A divulgação, sempre
meio precária, como anteriormente, em 2005 foi o calcanhar-de-aquiles do
evento. E pior: apresentadores despreparados, diminuição de convidados famosos,
de grandes nomes da literatura. Em meio a esse festival de erros, um acontecimento ímpar, que salvou a 5ª Feira do Livro de Ribeirão
Preto. A cidade teve a honra de receber a acadêmica Nélida
Piñon, da ABL, escritora premiada nacional e
internacionalmente, a grande Dama da Literatura Brasileira, uma das mulheres
mais cultas do mundo literário, sem sombra de erro.
Nélida Piñon
merecia uma comissão para recebê-la condignamente, um local privilegiado para
falar, um apresentador que conhecesse bem toda sua obra e uma divulgação ampla
e expressiva da mídia, digna da sua grandeza, do seu talento.
Felizmente, a Câmara
Municipal, mediante apresentação do projeto da vereadora Fátima Rosa, concedeu
o título de Cidadã Ribeirão-pretana à grande Senhora
das Letras. A entrega do laurel se deu, dia 12, às 11 horas da manhã, em uma
cerimônia simples, porém alegre, significativa, na Praça XV, onde
a Câmara veio pela primeira vez para entregar um título desses. Aceitei,
orgulhosa, o convite para fazer a saudação àquela grande mulher. Nélida Piñon é contida e
brilhante. Agradecendo a homenagem, disse sucintamente, palavras notáveis,
enfatizando que, nesse momento político drástico, pelo qual passa o País, é
preciso que ingênuos e incautos não misturem homens corruptos e a Nação. O
Brasil continua o grande país que sempre foi. Só está precisando de uns
expurgos, de um habite-se.
Aliás, no Salão de
Idéias, elegante, risonha, simples, mas com um vocabulário riquíssimo e sempre
pertinente, Nélida ofereceu ao público preciosos
conceitos sobre a literatura (o excelso que se cria além do texto), a ficção
(supra-realidade recriada). Entusiasmei-me, porque seus conceitos sempre foram os que abracei: o escritor toma a realidade e recria algo
denso e belo sobre o chamado real. Nenhum autor é um demiurgo que cria do nada.
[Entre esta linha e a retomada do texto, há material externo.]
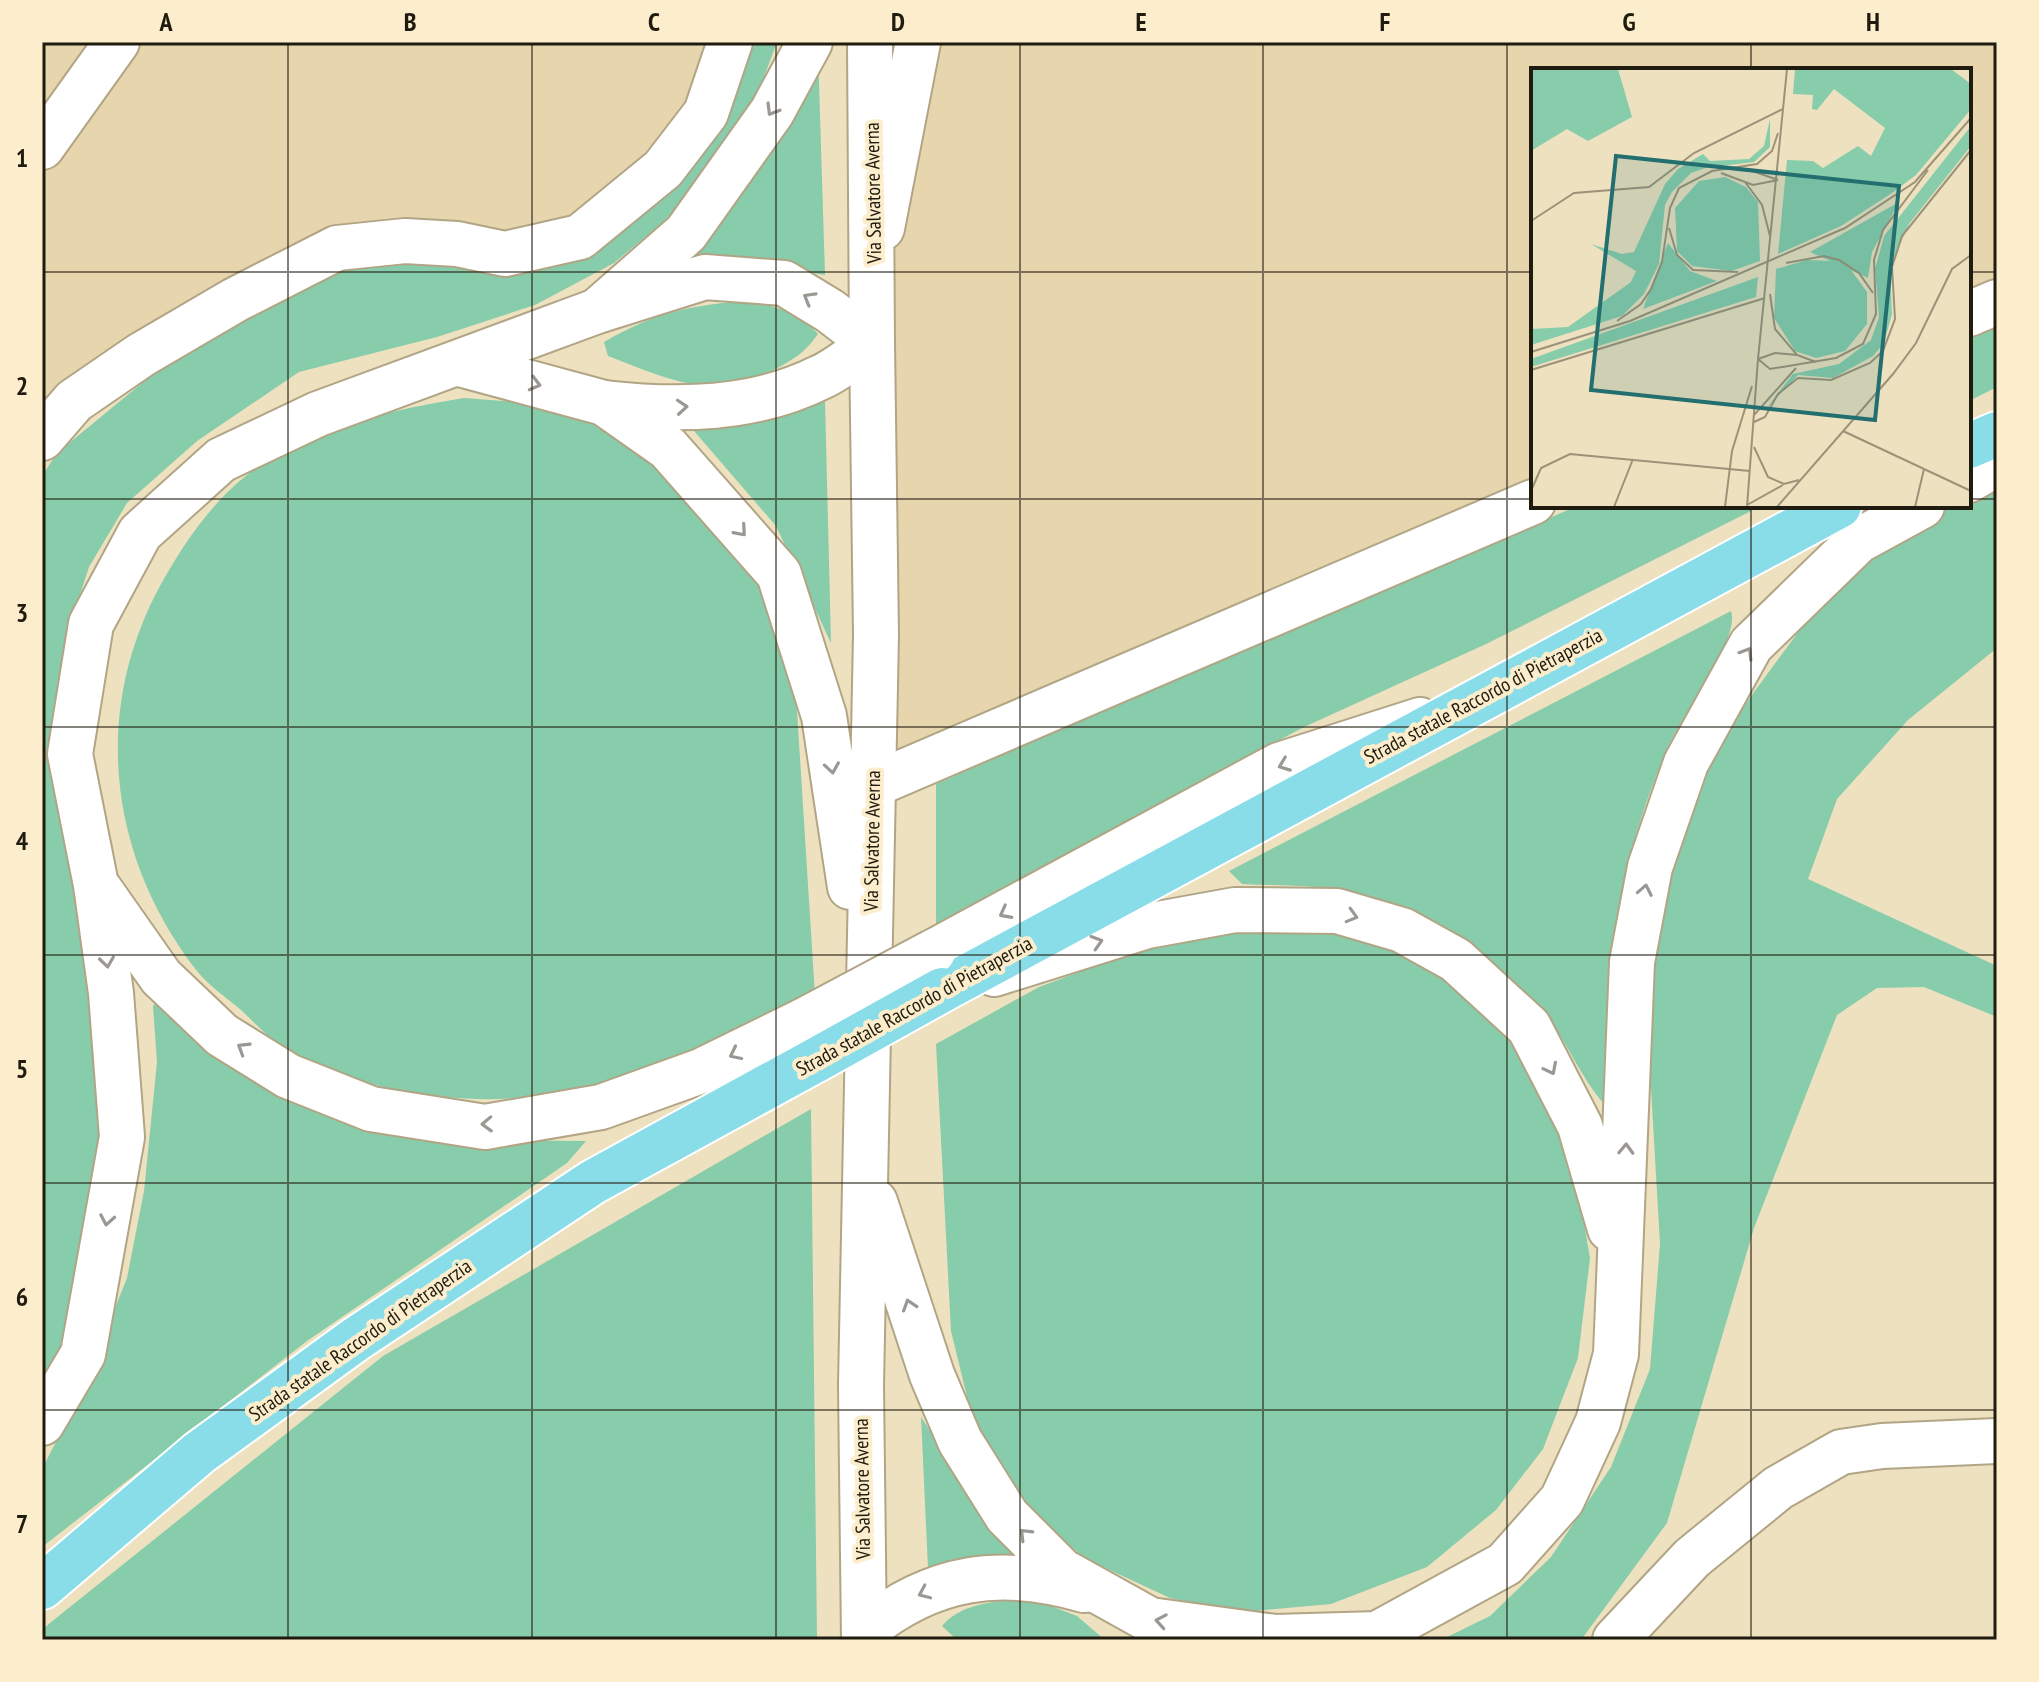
<svg xmlns="http://www.w3.org/2000/svg" width="2039" height="1682" viewBox="0 0 2039 1682" font-family="'PT Sans Narrow',sans-serif">
<rect width="100%" height="100%" fill="#eee1bf"/>
<path fill="#e6d5ad" d="M42,42H730L706,113L580,237L337,248L42,438Z
M870,42H1997V302L1969,314V70H1533V502L873,785Z"/>
<path fill="#87ccab" d="M755,42H777L757,96L724,157L662,223L614,263L535,305L437,337L299,372L197,441L127,503L89,567L67,635L49,736L65,847L91,945L102,1173L74,1313L42,1389V476L57,453L175,356L329,266L408,254L519,275L576,262L645,214L701,152L745,71Z
M818,51L825,275L775,267L673,269Z
M753,300L801,316L818,334C807,350 797,357 781,366C718,404 670,380 608,356L604,342C660,310 690,306 753,300Z
M1997,325V387L1969,401V337Z
M464,398L541,404L616,428L725,516L793,648L815,995C719,1039 626,1089 519,1098C445,1104 341,1087 279,1044C265,1035 253,1021 241,1010C227,998 209,986 197,971C109,858 91,713 160,586C184,542 219,491 263,464C324,426 394,409 464,398Z
M825,401L831,643L776,526L688,424L760,421Z
M1997,479V648L1908,720L1837,799L1808,879L1997,966V1017L1924,987L1877,988L1837,1015L1754,1228L1667,1523L1581,1640H1441L1490,1616L1551,1557L1611,1467L1650,1369L1660,1244L1649,1054L1654,948L1678,833L1732,722L1802,627L1874,552L1952,506H1969V496Z
M1577,506H1761L1486,644L1302,728L936,926V784Z
M1731,611C1741,638 1680,719 1668,747C1638,816 1618,890 1610,965C1605,1011 1606,1059 1605,1105C1580,1077 1570,1046 1548,1019C1495,955 1426,912 1346,892C1313,884 1275,886 1242,884L1229,871Z
M1226,931H1336L1413,958L1470,991L1530,1051L1572,1154L1590,1258L1578,1358L1543,1449L1496,1510L1427,1567L1331,1604L1243,1612L1170,1598L1086,1559L1042,1523L993,1459L970,1409L951,1331L936,1044L1039,987L1133,952Z
M161,997L491,1140L586,1141L567,1163L307,1341L42,1547V1469L81,1393L127,1278L144,1191L157,1062L153,1006Z
M811,1109L817,1640H42V1630L50,1623L383,1356Z
M921,1417L1014,1558L969,1557L928,1568Z
M1030,1598L1077,1616L1105,1640H957L942,1626C964,1601 999,1602 1030,1598Z"/>
<g fill="none" stroke-linecap="round" stroke-linejoin="round">
<g stroke="#b1a585" stroke-width="48">
<path id="minor" d="M42,147L117,42
M882,228L918,42
M1969,314L1997,302
M42,438L74,401L141,355L235,300L337,248L405,241L457,244L505,254L580,237L663,169L706,113L730,42
M873,785L1533,502
M1615,1640L1692,1558L1778,1488L1841,1452L1882,1446L1997,1441"/>
</g>
<g stroke="#b1a585" stroke-width="48">
<path id="tertiary" d="M597,311L686,233L772,112L810,42
M604,403C678,411 753,411 821,377C839,369 856,354 872,343L870,42"/>
</g>
<g stroke="#b1a585" stroke-width="48">
<path id="secondary" d="M460,364L604,403L668,448L779,574L824,716L850,887
M1969,480L1997,464
M100,890L161,977L222,1035L288,1076L371,1109L485,1127L601,1107L701,1071L805,1020
M933,952L1279,765L1420,720
M994,974L1147,926L1235,910L1337,911L1402,930L1456,960L1529,1027L1580,1126L1610,1229
M875,1202L932,1375L960,1441L1007,1516L1062,1571L1150,1620L1275,1637L1378,1634
M42,1423L83,1354L122,1137L111,993L96,885L70,754L91,624L140,533L221,460L318,414L597,311L705,277L784,283L830,311L872,343L876,635L861,1385L864,1640
M864,1631C933,1575 1000,1566 1084,1590
M1366,1640L1505,1564L1562,1500L1598,1422L1616,1354L1632,962L1650,867L1686,763L1751,645L1858,541L1922,506"/>
</g>
<g stroke="#fff" stroke-width="48">
<path id="primary" d="M1969,446L1997,434
M942,990L1839,506
M42,1587L199,1453L356,1339L593,1182L816,1060"/>
</g>
<use href="#minor" stroke="#fff" stroke-width="44"/>
<use href="#tertiary" stroke="#fff" stroke-width="44"/>
<use href="#secondary" stroke="#fff" stroke-width="44"/>
<use href="#primary" stroke="#89dde9" stroke-width="44"/>
<g stroke="#b1a585" stroke-width="48" stroke-linecap="butt">
<path id="secondary-bridge" d="M805,1020L933,952"/>
</g>
<g stroke="#fff" stroke-width="48" stroke-linecap="butt">
<path id="primary-bridge" d="M816,1060L942,990"/>
</g>
<use href="#secondary-bridge" stroke="#fff" stroke-width="44"/>
<use href="#primary-bridge" stroke="#89dde9" stroke-width="44"/>
</g>
<defs><path id="oneway-chevron" d="M-2-3.5L2.5 0L-2 3.5" fill="none" stroke-width="1.6" stroke-linecap="round" stroke-linejoin="round" transform="scale(2)"/></defs>
<g stroke="#9b9893">
<use href="#oneway-chevron" transform="translate(772 110) rotate(121)"/>
<use href="#oneway-chevron" transform="translate(809 298) rotate(-150)"/>
<use href="#oneway-chevron" transform="translate(535 384) rotate(15)"/>
<use href="#oneway-chevron" transform="translate(682 407) rotate(-4)"/>
<use href="#oneway-chevron" transform="translate(741 531) rotate(49)"/>
<use href="#oneway-chevron" transform="translate(1747 653) rotate(-58)"/>
<use href="#oneway-chevron" transform="translate(1284 765) rotate(159)"/>
<use href="#oneway-chevron" transform="translate(832 768) rotate(81)"/>
<use href="#oneway-chevron" transform="translate(1645 890) rotate(-79)"/>
<use href="#oneway-chevron" transform="translate(1005 913) rotate(152)"/>
<use href="#oneway-chevron" transform="translate(1352 916) rotate(16)"/>
<use href="#oneway-chevron" transform="translate(1097 942) rotate(-17)"/>
<use href="#oneway-chevron" transform="translate(107 962) rotate(82)"/>
<use href="#oneway-chevron" transform="translate(243 1048) rotate(-148)"/>
<use href="#oneway-chevron" transform="translate(735 1054) rotate(154)"/>
<use href="#oneway-chevron" transform="translate(1551 1069) rotate(63)"/>
<use href="#oneway-chevron" transform="translate(487 1124) rotate(178)"/>
<use href="#oneway-chevron" transform="translate(1626 1149) rotate(-88)"/>
<use href="#oneway-chevron" transform="translate(107 1220) rotate(100)"/>
<use href="#oneway-chevron" transform="translate(909 1305) rotate(-108)"/>
<use href="#oneway-chevron" transform="translate(1025 1534) rotate(-135)"/>
<use href="#oneway-chevron" transform="translate(924 1593) rotate(156)"/>
<use href="#oneway-chevron" transform="translate(1161 1621) rotate(-170)"/>
</g>
<path fill="none" stroke="#201b0f" stroke-width="2" stroke-opacity="0.55" d="M288,42V1640M532,42V1640M776,42V1640M1020,42V1640M1263,42V1640M1507,42V1640M1751,42V70M42,272H1533M1969,272H1997M42,499H1533M1969,499H1997M1751,506V1640M42,727H1997M42,955H1997M42,1183H1997M42,1410H1997"/>
<g text-anchor="middle" stroke-width="8" stroke-linejoin="round" paint-order="stroke">
<g font-size="20" fill="#201b0f" stroke="#fceecc">
<text transform="translate(873 193) rotate(-91)" y="7">Via Salvatore Averna</text>
<text transform="translate(1483 696) rotate(-28)" y="7">Strada statale Raccordo di Pietraperzia</text>
<text transform="translate(872 841) rotate(-89)" y="7">Via Salvatore Averna</text>
<text transform="translate(914 1006) rotate(-29)" y="7">Strada statale Raccordo di Pietraperzia</text>
<text transform="translate(360 1340) rotate(-35)" y="7">Strada statale Raccordo di Pietraperzia</text>
<text transform="translate(862 1489) rotate(-91)" y="7">Via Salvatore Averna</text>
</g>
</g>
<g transform="translate(1531 68)">
<rect width="440" height="440" fill="#eee1bf"/>
<path d="M0,1H87L101,49L57,73L36,61L0,83ZM264,1H420L440,16V41L385,107L361,125L310,158L247,186L256,92L282,93L292,100L327,78L340,88L354,60L303,21L286,42L281,41L282,27L262,26ZM239,51V79L223,94L174,100L160,105L141,124L134,137L128,196L113,226L91,248L0,277V261L37,259L100,214L105,203L60,176L91,186L103,184L134,116L147,101L172,86L179,93L218,91L233,78ZM440,58V78L378,156L359,199L361,246L353,275L342,288L302,310L267,307L234,342L262,306L308,296L340,272L348,249L344,201L353,168ZM194,109L215,119L227,134L229,193L200,203L161,198L146,183L144,140L168,113ZM368,134L341,184L337,210L279,184ZM137,175L159,203L186,213L112,241ZM276,192L301,193L320,202L336,224V256L314,283L285,290L264,283L243,250L245,201ZM227,209L225,229L0,299V291Z" fill="#87ccab"/>
<path fill="none" stroke="#9c9279" stroke-width="2" d="M256,1L227,291L239,301L305,290L332,276L345,246L343,192L352,162L397,102M216,101L247,112M190,105L222,117L247,112M214,114L231,137L239,168M0,153L43,125L118,119L163,85L252,41M138,160L146,187L162,202L207,204M255,195L293,188L308,192L328,205L342,225M239,226L244,261L266,287L285,294M86,253L110,236L120,221L131,194L139,140L148,120L181,103L226,96L241,83L247,65M0,284L99,253L314,160L384,114L440,50M0,302L234,230M223,347L265,300M223,354L234,349L247,326L267,310L300,312L339,295L352,283L364,251L361,199L371,168L440,82M312,363L440,423M223,379L237,409L253,416L268,412M0,423L10,400L39,386L219,403M216,437L252,417M83,439L102,391M194,439L201,383L221,318M216,439L227,291L244,285L266,287M246,439L362,306L385,275L421,201L440,187M384,439L393,401"/>
<path fill="#236f70" fill-opacity="0.15" stroke="#236f70" stroke-width="4" d="M85,88L368,118L344,352L60,322Z"/>
<rect width="440" height="440" fill="none" stroke="#201b0f" stroke-width="4"/>
</g>
<rect width="2039" height="1682" fill="none" stroke="#fceecc" stroke-width="88"/>
<rect x="44" y="44" width="1951" height="1594" fill="none" stroke="#201b0f" stroke-width="3"/>
<g font-size="26" text-anchor="middle" font-weight="bold" fill="#201b0f">
<text x="166" y="31">A</text>
<text x="410" y="31">B</text>
<text x="654" y="31">C</text>
<text x="898" y="31">D</text>
<text x="1141" y="31">E</text>
<text x="1385" y="31">F</text>
<text x="1629" y="31">G</text>
<text x="1873" y="31">H</text>
<text x="22" y="167">1</text>
<text x="22" y="395">2</text>
<text x="22" y="622">3</text>
<text x="22" y="850">4</text>
<text x="22" y="1078">5</text>
<text x="22" y="1306">6</text>
<text x="22" y="1533">7</text>
</g>
</svg>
Contagiou os presentes com seu amor enfático, entusiasmado
pela palavra, que não é só instrumento, mas vida para o escritor. A nobre
palavra, matéria-prima, veículo, canal entre a realidade e o talento do
escritor, no Fiat literário.
Nélida Piñon,
a cidadã, a acadêmica, a escritora, a intelectual, todas são muito harmônicas:
densas, fortes, brilhantes, cultas, e quando elas falam, através da mulher, seu
discurso é sempre profundo, coeso, só carne e nervos, sem rebarbas.
Nós a saudamos, Nélida Piñon, que deu brilho e
sentido à 5ª Feira do Livro de Ribeirão Preto, hoje, verdadeiramente, a Capital
da Cultura, pretenso epíteto que já existia e, agora, se concretizou.
Ave,
Cidadã Ribeirão-pretana ilustre!
Ely Vieitez
Lisboa é membro da Academia Ribeirãopretana
de Letras e da União Brasileira de Escritores.